**What you will do**
Go through the records below and report each line with "using" in it.

Segment Start: Records for the exercise

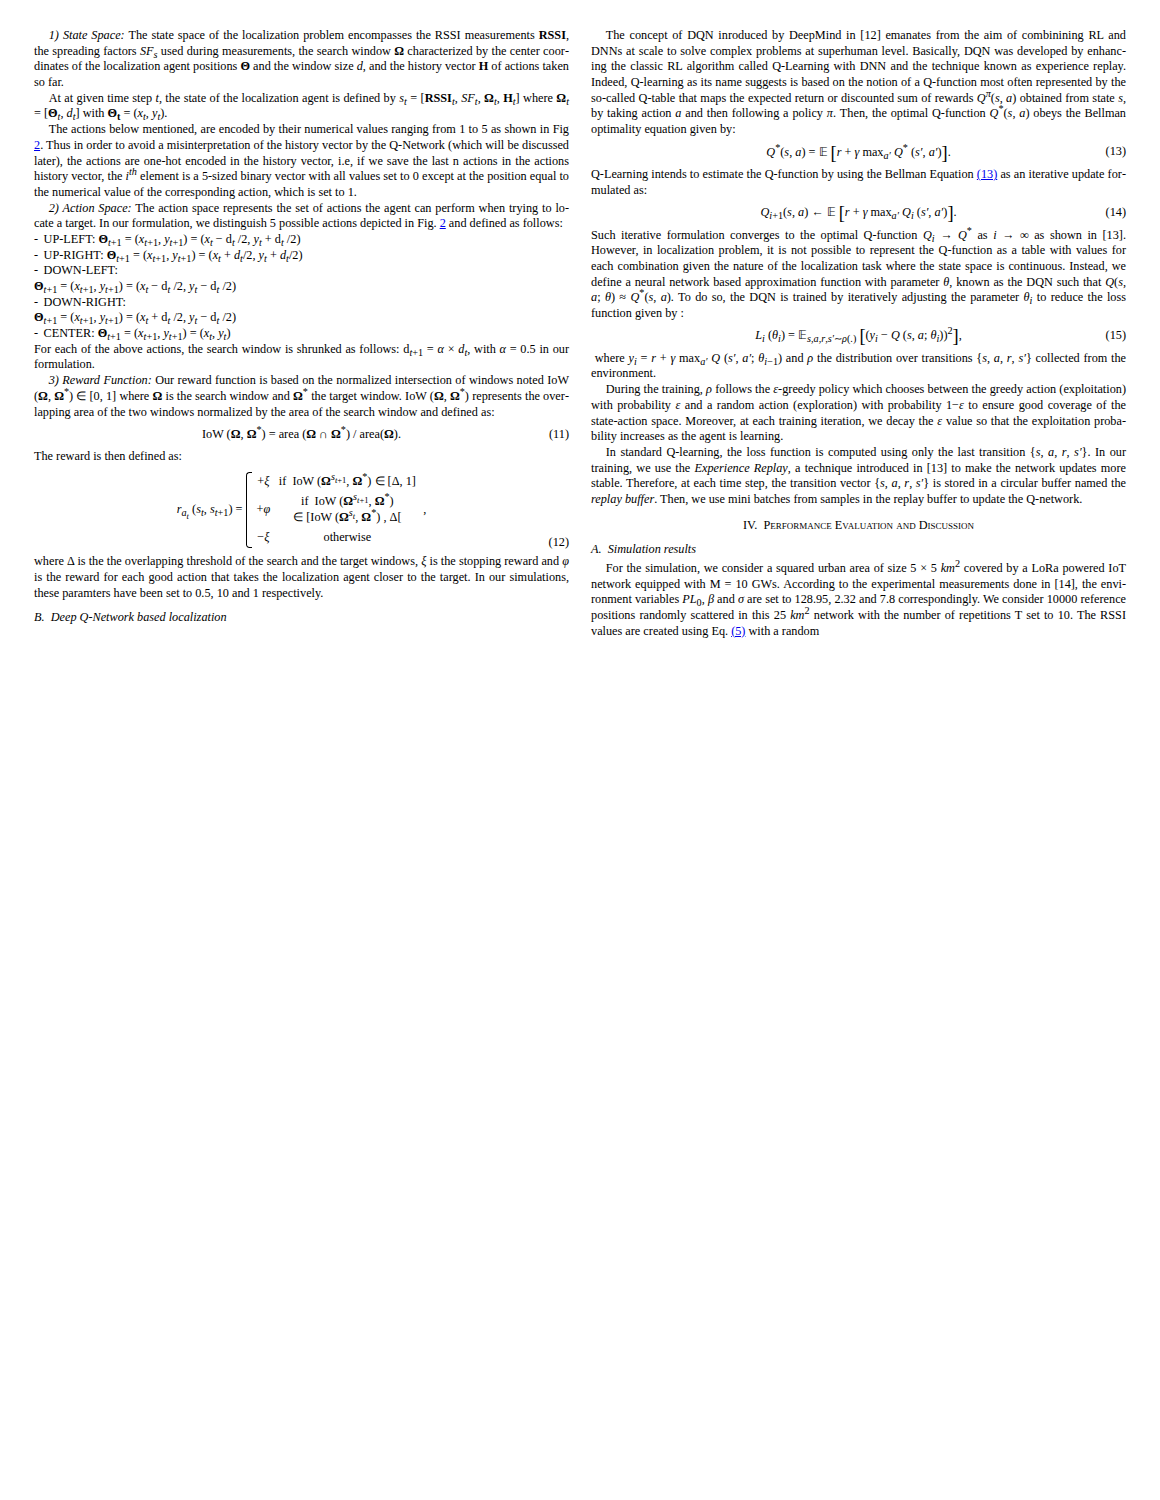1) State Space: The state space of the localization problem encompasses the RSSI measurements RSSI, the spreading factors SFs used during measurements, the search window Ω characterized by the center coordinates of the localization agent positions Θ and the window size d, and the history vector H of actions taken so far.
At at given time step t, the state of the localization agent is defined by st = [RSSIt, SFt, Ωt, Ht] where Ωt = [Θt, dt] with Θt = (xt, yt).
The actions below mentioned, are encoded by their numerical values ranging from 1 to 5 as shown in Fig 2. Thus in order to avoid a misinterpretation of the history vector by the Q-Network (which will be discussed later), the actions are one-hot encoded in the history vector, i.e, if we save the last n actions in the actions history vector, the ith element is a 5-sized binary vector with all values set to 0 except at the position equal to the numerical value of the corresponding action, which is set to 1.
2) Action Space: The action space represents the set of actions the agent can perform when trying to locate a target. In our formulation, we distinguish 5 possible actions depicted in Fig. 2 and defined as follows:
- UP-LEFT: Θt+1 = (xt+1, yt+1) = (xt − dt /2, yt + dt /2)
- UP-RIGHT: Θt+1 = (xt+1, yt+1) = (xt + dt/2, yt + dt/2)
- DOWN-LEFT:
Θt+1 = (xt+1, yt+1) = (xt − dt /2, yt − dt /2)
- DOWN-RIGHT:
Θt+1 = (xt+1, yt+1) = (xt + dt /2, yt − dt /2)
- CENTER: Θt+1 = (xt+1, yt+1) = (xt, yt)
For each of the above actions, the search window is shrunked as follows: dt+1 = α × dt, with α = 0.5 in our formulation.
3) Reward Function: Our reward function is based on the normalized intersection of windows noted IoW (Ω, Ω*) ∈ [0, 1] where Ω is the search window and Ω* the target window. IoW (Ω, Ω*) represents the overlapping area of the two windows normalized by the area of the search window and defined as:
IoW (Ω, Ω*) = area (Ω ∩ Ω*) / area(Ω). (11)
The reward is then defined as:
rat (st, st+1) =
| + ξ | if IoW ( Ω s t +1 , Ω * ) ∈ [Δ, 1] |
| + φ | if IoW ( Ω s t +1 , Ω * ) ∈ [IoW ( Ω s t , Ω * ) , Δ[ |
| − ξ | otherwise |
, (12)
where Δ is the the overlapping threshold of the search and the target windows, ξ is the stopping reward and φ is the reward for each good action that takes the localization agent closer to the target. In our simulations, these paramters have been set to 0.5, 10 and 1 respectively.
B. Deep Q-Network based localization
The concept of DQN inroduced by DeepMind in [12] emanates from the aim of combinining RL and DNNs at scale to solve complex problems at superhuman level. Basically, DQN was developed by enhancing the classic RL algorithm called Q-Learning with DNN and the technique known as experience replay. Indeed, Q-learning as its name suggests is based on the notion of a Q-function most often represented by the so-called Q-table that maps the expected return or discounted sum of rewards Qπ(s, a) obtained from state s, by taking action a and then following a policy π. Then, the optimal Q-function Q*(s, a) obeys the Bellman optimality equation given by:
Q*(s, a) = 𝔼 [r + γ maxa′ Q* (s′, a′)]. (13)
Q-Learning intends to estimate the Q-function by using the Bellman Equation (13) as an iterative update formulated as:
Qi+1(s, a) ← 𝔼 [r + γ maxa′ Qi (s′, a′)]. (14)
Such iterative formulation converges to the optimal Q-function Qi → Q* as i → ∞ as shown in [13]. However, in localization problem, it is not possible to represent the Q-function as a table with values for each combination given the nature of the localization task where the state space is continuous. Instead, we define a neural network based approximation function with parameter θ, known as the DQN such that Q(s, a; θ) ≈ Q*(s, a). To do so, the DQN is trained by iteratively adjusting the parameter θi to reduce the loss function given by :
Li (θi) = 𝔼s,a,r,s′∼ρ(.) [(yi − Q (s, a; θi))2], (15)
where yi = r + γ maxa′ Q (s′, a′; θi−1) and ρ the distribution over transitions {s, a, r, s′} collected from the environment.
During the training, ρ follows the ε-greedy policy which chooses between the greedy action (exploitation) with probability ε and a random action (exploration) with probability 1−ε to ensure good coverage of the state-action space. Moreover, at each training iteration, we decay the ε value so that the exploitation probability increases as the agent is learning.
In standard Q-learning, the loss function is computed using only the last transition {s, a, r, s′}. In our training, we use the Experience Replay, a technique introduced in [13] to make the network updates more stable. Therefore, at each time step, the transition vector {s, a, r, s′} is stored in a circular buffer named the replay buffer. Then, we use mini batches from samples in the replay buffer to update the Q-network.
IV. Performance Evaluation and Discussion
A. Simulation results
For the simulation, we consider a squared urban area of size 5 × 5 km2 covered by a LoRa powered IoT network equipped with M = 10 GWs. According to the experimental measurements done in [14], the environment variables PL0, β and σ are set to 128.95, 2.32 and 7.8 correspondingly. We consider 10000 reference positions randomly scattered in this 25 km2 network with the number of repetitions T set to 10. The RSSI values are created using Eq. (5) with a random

Segment End: Records for the exercise

**Answer section**
Q-Learning intends to estimate the Q-function by using the Bellman Equation (13) as an iterative update formulated as:
In standard Q-learning, the loss function is computed using only the last transition {s, a, r, s′}. In our training, we use the Experience Replay, a technique introduced in [13] to make the network updates more stable. Therefore, at each time step, the transition vector {s, a, r, s′} is stored in a circular buffer named the replay buffer. Then, we use mini batches from samples in the replay buffer to update the Q-network.
For the simulation, we consider a squared urban area of size 5 × 5 km2 covered by a LoRa powered IoT network equipped with M = 10 GWs. According to the experimental measurements done in [14], the environment variables PL0, β and σ are set to 128.95, 2.32 and 7.8 correspondingly. We consider 10000 reference positions randomly scattered in this 25 km2 network with the number of repetitions T set to 10. The RSSI values are created using Eq. (5) with a random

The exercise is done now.